According to the study's authors, “In the young mouse models, the team showed that a loss of Fmn2 leads to PTSD-like phenotypes as well as to ‘accelerated age-associated memory decline’ over time.” In this sense, the mice that had been treated to develop amyloid pathology also experienced a dramatic increase in the buildup of deregulated genes toward old age. This discovery suggests that PTSD contributes to the development of Alzheimer’s disease through aberrant gene expression.

This discovery may give hope for a future cure if the results could be successfully applied to human subjects. After discovering the relationship between PTSD and Alzheimer’s in mice, the team set out to test the effects of a drug called Vorinostat, which an approved HDAC-inhibitor known to improve memory. They divided the PTSD mice into two groups, and subjected them to either the drug or a placebo, for 4 weeks. After analyzing the results, the team found that the drug prevented cognitive decline in older mice.
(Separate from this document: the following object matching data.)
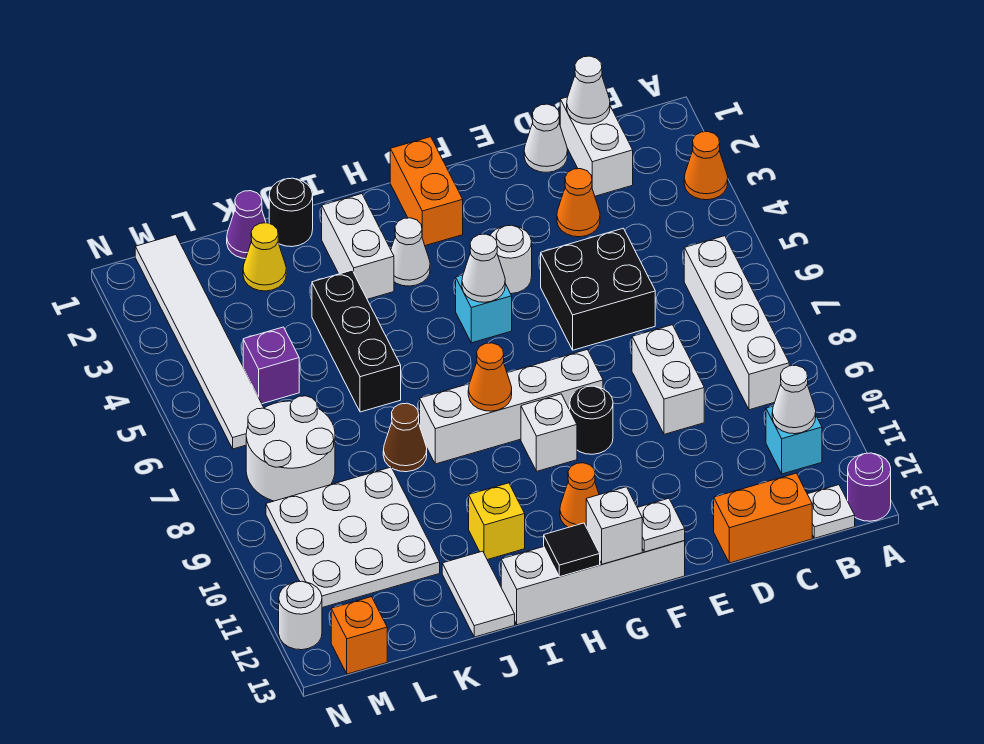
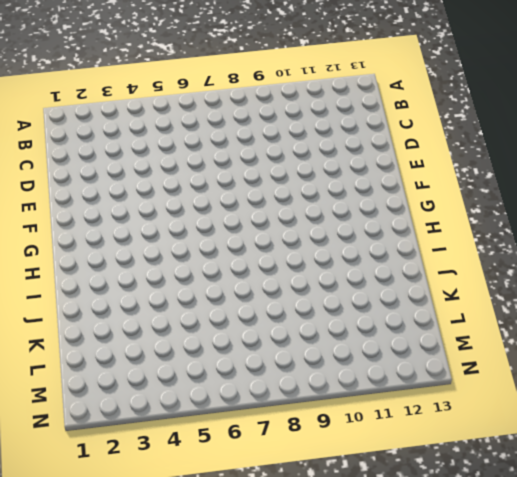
none -> orange cone A3 level 1
none -> purple round brick A13 level 1
none -> white brick B6:B9 level 1
none -> cyan brick B11 level 1

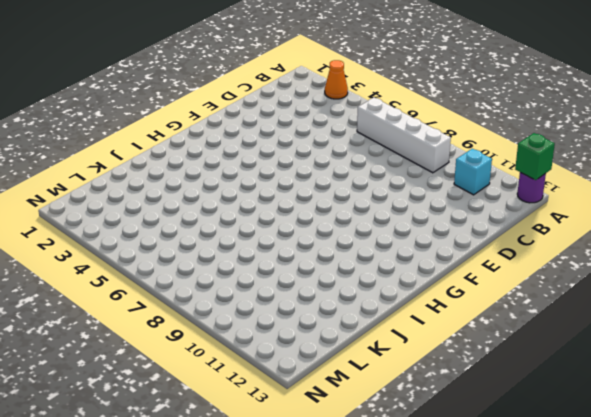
green brick A13 level 2 -> none
none -> white plate B13 level 1
none -> white brick C1:C2 level 1
none -> orange brick C13:D13 level 1
none -> white cone D1 level 1

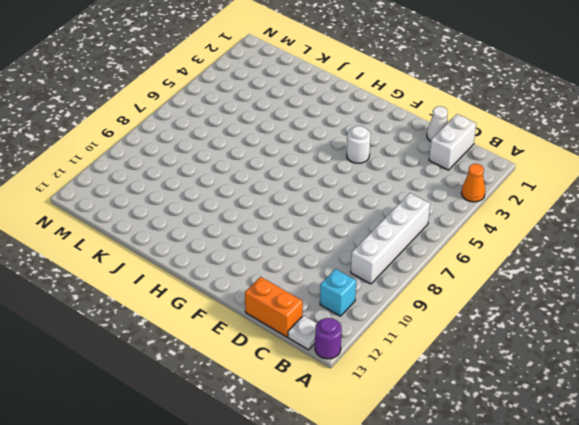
none -> orange cone D3 level 1
none -> black brick D5:E6 level 1
none -> white brick D8:D9 level 1
none -> white brick F8:I8 level 1

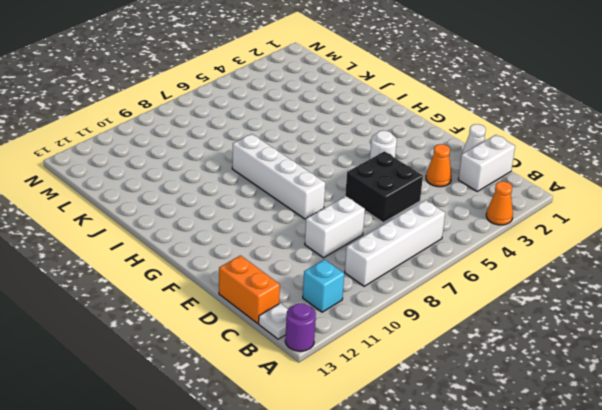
none -> black round brick F9 level 1
none -> white brick F13:I13 level 1
none -> orange brick G1:G2 level 1
none -> cyan brick G5 level 1

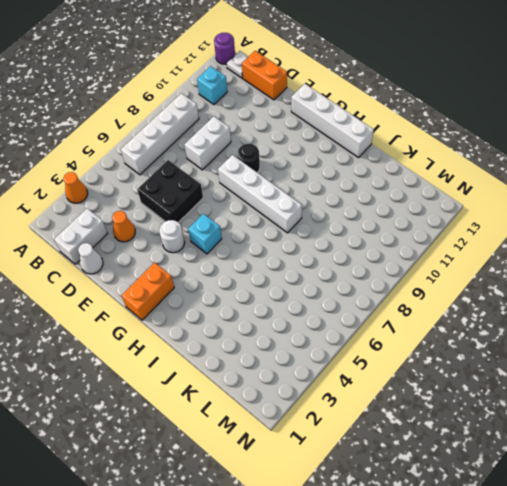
none -> white brick G9 level 1
none -> orange cone G11 level 1
none -> white cone H3 level 1
none -> white brick I2:I3 level 1

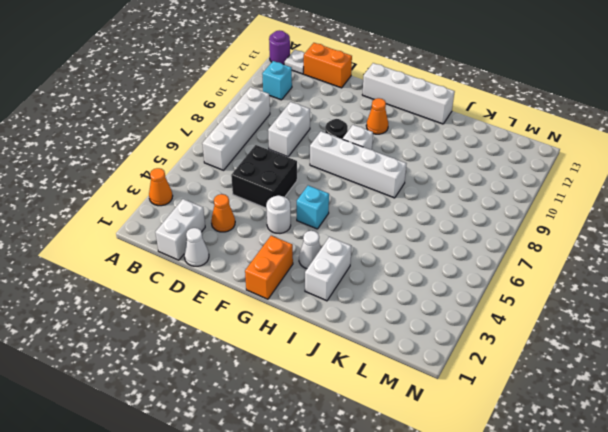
none -> yellow brick I11 level 1
none -> black round brick J1 level 1
none -> black brick J4:J6 level 1
none -> brown cone J8 level 1

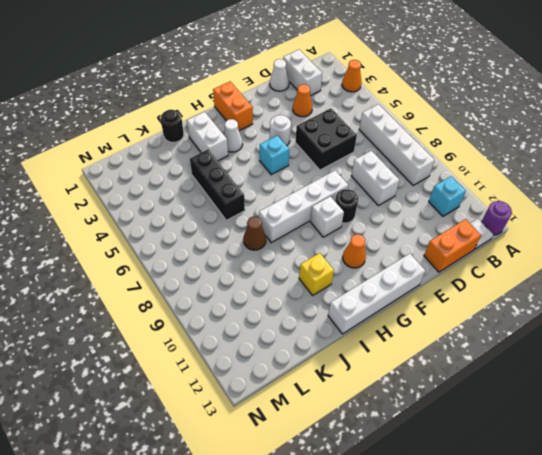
none -> white tile J12:J13 level 1
none -> purple cone K1 level 1
none -> yellow cone K2 level 1
none -> white plate K9:M11 level 1

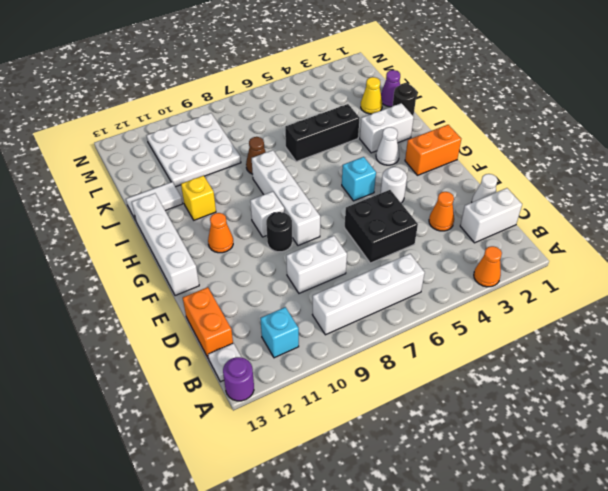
none -> purple brick L5 level 1
none -> white round brick L7:M8 level 1
none -> white tile M1:M6 level 1
none -> orange brick M13 level 1

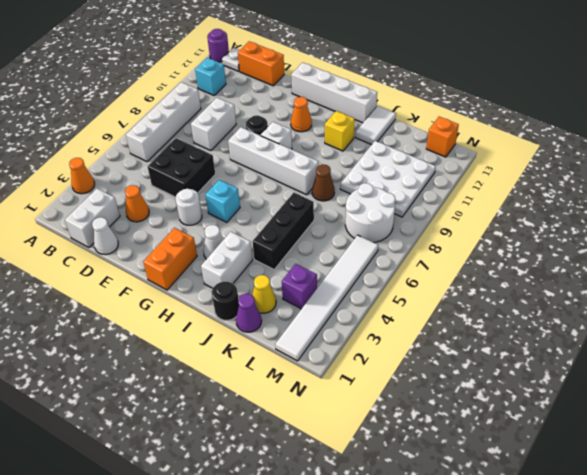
purple brick L3 level 1 -> purple brick L5 level 1
none -> white round brick N12 level 1
none -> white cone B11 level 2
none -> white cone C1 level 2
none -> white plate F13 level 2

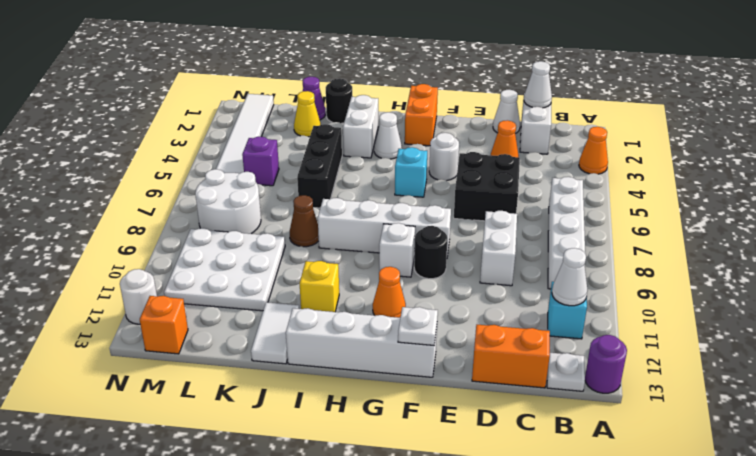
none -> white cone G5 level 2
none -> white brick G13 level 2
none -> orange cone H8 level 2
none -> black tile H13 level 2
Specifically, it improved the symptoms of subjects that were both old and had the Fmn2 gene muted.

"Our study now provides first insight to these mechanisms and offers, via the use of HDAC inhibitors, therapeutic options that should help people with PTSD and Alzheimer's disease," the researchers told Medical News Today in an interview. They are already researching new treatment options using Vorinostat.  They went on, "We have initiated a clinical pilot study to test [if] targeting gene-expression via the HDAC inhibitor Vorinostat (the one used also in our current study) would help AD patients."

The results obtained through their study shed light on new topics of interest for future projects, revolving around the experimentation on other aberrant genes that could contribute to the development of not only PTSD but of other neuropsychiatric diseases as well. They theorize that, if PTSD can trigger the abnormal activation of elements that can contribute towards Alzheimer’s disease in old age, other diseases might be able to do so as well. The team is also leaning towards the study of major depressive disorder, a condition that is becoming increasingly frequent.